After literally years of research, brainstorming, analysis, and procrastination, the types of resources consumed by abilities have been determined. This decision has been drawn out by many dependent questions regarding Legend’s underlying resource management design: are resources finite or infinite? Is there a hunger clock? Do health, magic, etc. regenerate? Not all of the questions have been answered. I aspired to find the perfect solution, but the model is too complex to assemble, and I no longer believe a perfect solution exists anyway. I increasingly aim for solutions that are good enough, solutions that don’t offer complete flexibility, but are flexible enough. I embrace the resulting constraints, for they shrink the answer space, and foster creativity. And thus, at the end of the ability resource design journey, I arrived not at revelation but convention, with the health/stamina/magic trinity, a staple of the PC RPG.

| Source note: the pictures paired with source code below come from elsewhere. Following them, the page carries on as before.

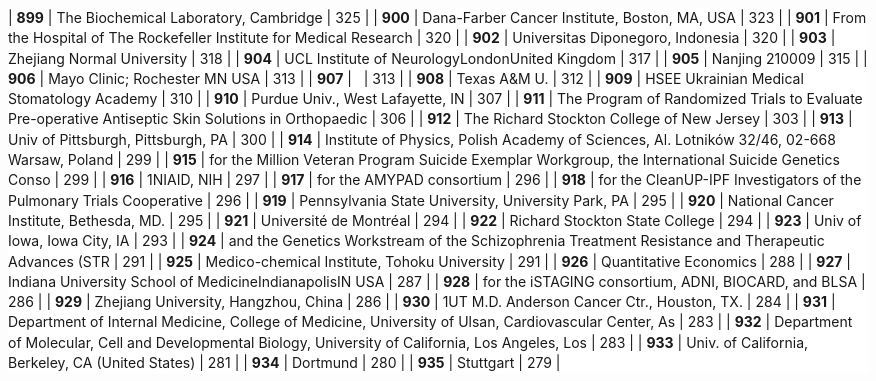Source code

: | **899** | The Biochemical Laboratory, Cambridge                                                                    | 325                  |
| **900** | Dana-Farber Cancer Institute, Boston, MA, USA                                                            | 323                  |
| **901** | From the Hospital of The Rockefeller Institute for Medical Research                                      | 320                  |
| **902** | Universitas Diponegoro, Indonesia                                                                        | 320                  |
| **903** | Zhejiang Normal University                                                                               | 318                  |
| **904** | UCL Institute of NeurologyLondonUnited Kingdom                                                           | 317                  |
| **905** | Nanjing 210009                                                                                           | 315                  |
| **906** | Mayo Clinic; Rochester MN USA                                                                            | 313                  |
| **907** |                                                                                                          | 313                  |
| **908** | Texas A&M U.                                                                                             | 312                  |
| **909** | HSEE Ukrainian Medical Stomatology Academy                                                               | 310                  |
| **910** | Purdue Univ., West Lafayette, IN                                                                         | 307                  |
| **911** | The Program of Randomized Trials to Evaluate Pre-operative Antiseptic Skin Solutions in Orthopaedic      | 306                  |
| **912** | The Richard Stockton College of New Jersey                                                               | 303                  |
| **913** | Univ of Pittsburgh, Pittsburgh, PA                                                                       | 300                  |
| **914** | Institute of Physics, Polish Academy of Sciences, Al. Lotników 32/46, 02-668 Warsaw, Poland              | 299                  |
| **915** | for the Million Veteran Program Suicide Exemplar Workgroup, the International Suicide Genetics Conso     | 299                  |
| **916** | 1NIAID, NIH                                                                                              | 297                  |
| **917** | for the AMYPAD consortium                                                                                | 296                  |
| **918** | for the CleanUP-IPF Investigators of the Pulmonary Trials Cooperative                                    | 296                  |
| **919** | Pennsylvania State University, University Park, PA                                                       | 295                  |
| **920** | National Cancer Institute, Bethesda, MD.                                                                 | 295                  |
| **921** | Université de Montréal                                                                                   | 294                  |
| **922** | Richard Stockton State College                                                                           | 294                  |
| **923** | Univ of Iowa, Iowa City, IA                                                                              | 293                  |
| **924** | and the  Genetics Workstream of the Schizophrenia Treatment Resistance and Therapeutic Advances (STR     | 291                  |
| **925** | Medico-chemical Institute, Tohoku University                                                             | 291                  |
| **926** | Quantitative Economics                                                                                   | 288                  |
| **927** | Indiana University School of MedicineIndianapolisIN USA                                                  | 287                  |
| **928** | for the iSTAGING consortium, ADNI, BIOCARD, and BLSA                                                     | 286                  |
| **929** | Zhejiang University, Hangzhou, China                                                                     | 286                  |
| **930** | 1UT M.D. Anderson Cancer Ctr., Houston, TX.                                                              | 284                  |
| **931** | Department of Internal Medicine, College of Medicine, University of Ulsan, Cardiovascular Center, As     | 283                  |
| **932** | Department of Molecular, Cell and Developmental Biology, University of California, Los Angeles, Los      | 283                  |
| **933** | Univ. of California, Berkeley, CA (United States)                                                        | 281                  |
| **934** | Dortmund                                                                                                 | 280                  |
| **935** | Stuttgart                                                                                                | 279                  |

- Ability resource consumption design. Abilities may consume stamina, magic, health, and/or items. Magic fuels spells, stamina powers physical feats, and items are needed for specific skills such as picking locks. Like health, stamina and magic are represented in points. The quantities of resources consumed by each ability will be fine-tuned during balancing.

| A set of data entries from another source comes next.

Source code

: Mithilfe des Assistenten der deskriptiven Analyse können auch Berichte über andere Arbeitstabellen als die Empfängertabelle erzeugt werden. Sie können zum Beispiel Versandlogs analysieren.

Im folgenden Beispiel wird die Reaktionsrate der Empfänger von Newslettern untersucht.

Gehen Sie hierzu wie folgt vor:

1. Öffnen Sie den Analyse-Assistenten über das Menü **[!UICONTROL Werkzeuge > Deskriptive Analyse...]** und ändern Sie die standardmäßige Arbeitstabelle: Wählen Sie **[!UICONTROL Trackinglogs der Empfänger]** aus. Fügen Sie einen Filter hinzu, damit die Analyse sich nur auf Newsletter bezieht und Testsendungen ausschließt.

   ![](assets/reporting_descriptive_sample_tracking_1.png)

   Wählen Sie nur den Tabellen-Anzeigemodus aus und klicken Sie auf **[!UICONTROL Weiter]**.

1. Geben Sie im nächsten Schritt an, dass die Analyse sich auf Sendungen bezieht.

- Player magic and stamina meters. Stamina and magic meters now join the Health meter. I reduced the dimensions of the meters so that they cover up a smaller screen area.

- New Action Step: Consume Resources. Luckily, I didn’t have to implement a new system to handle resource consumption; it fits nicely into the Action Step framework, becoming another building block for constructing actions. This was the most logical solution, since abilities essentially just invoke actions.
- Added Action Source to Actions. Actions are defined using the following structure: [Actor] do [Action Type] with [Item(s)] on [Target] in [Context]. For the Consume Resources Action Step to work, it needs the source of the action (the ability that invoked the action), so that it knows which resources, and how much of each resource, to consume. The action source has been added to the actor structure, making the structure now: [Actor] do [Action Type] from [Source] with [Items] on [Target] in [Context]. This required a lot of changes in the code, but was done quickly using global search and replace (which is surely an architecture smell).
- New items
- Magic and Stamina Potions. Self explanatory.
- New abilities
- Health to Magic. Recover magic at the cost of health. No class with healing abilities will be able to use this, since it would be possible to have unlimited health and magic.
- Magic to Stamina. Recover stamina at the cost of magic.
- Visual effects. While looking for a way to modify sprite colors at runtime (I need to display grayscale versions of sprites and make sprites appear frozen when they are hit with an Ice spell), I came across a Unity Asset, All in 1 Sprite Shader. It does far more than I need (at least currently), but it was very popular and highly rated (and on sale) so I bought it. Of all the Unity assets I’ve installed, this asset is probably the easiest to learn; simply add the component to a gameobject and, using the component’s UI, select the visual effects you want to apply. However, I don’t think I’m using it in the intended way. I didn’t want to add the component to the dozens of actor and item prefabs because I didn’t want the visual effect to be always on, and I didn’t want to maintain an extra component for actors and items. So, I just used it to make materials, and I’m applying the effects at runtime by changing the sprite material.
- Improved random Map Element selection. Previously, all Map Elements were assigned a rarity level, which served as the weight in a weighted randomizer. The problem with this is that the rarity distribution changes depending on the number of Map Elements of each rarity level. I’ve now split the selection into two steps. The first step selects the rarity level using a fixed set of probabilities. The second step selects a Map Element from the list of Map Elements of the selected rarity level. This ensures that Map Elements are correctly chosen based on the rarity distribution.
- Bug fixes
- Quick Switch and Hotbar slots still interactive after the player dies
- The action indicator cursor still appears after the player dies
- Enemies stop moving when the player moves out of sight
- Minor improvements
- The Escape key now cancels the Select Cell prompt. My goal is for the game to be completely playable using a keyboard and/or mouse.
- Ability resource consumption support
- Preventing abilities from being used if there are insufficient resources
- Dimming slots containing abilities that can’t be used due to lack of resources
- Tooltips indicate why ability slots are dimmed
Next week, the major task is reassigning sound effects. I’ve purchased several collections from the Unity asset store, but I recently pulled the files out of the Unity project because they were making project snapshots huge. Now, I need to bring only the sound effects that the game is using back into the project. Beyond that, there will be more play-testing and tightening things up.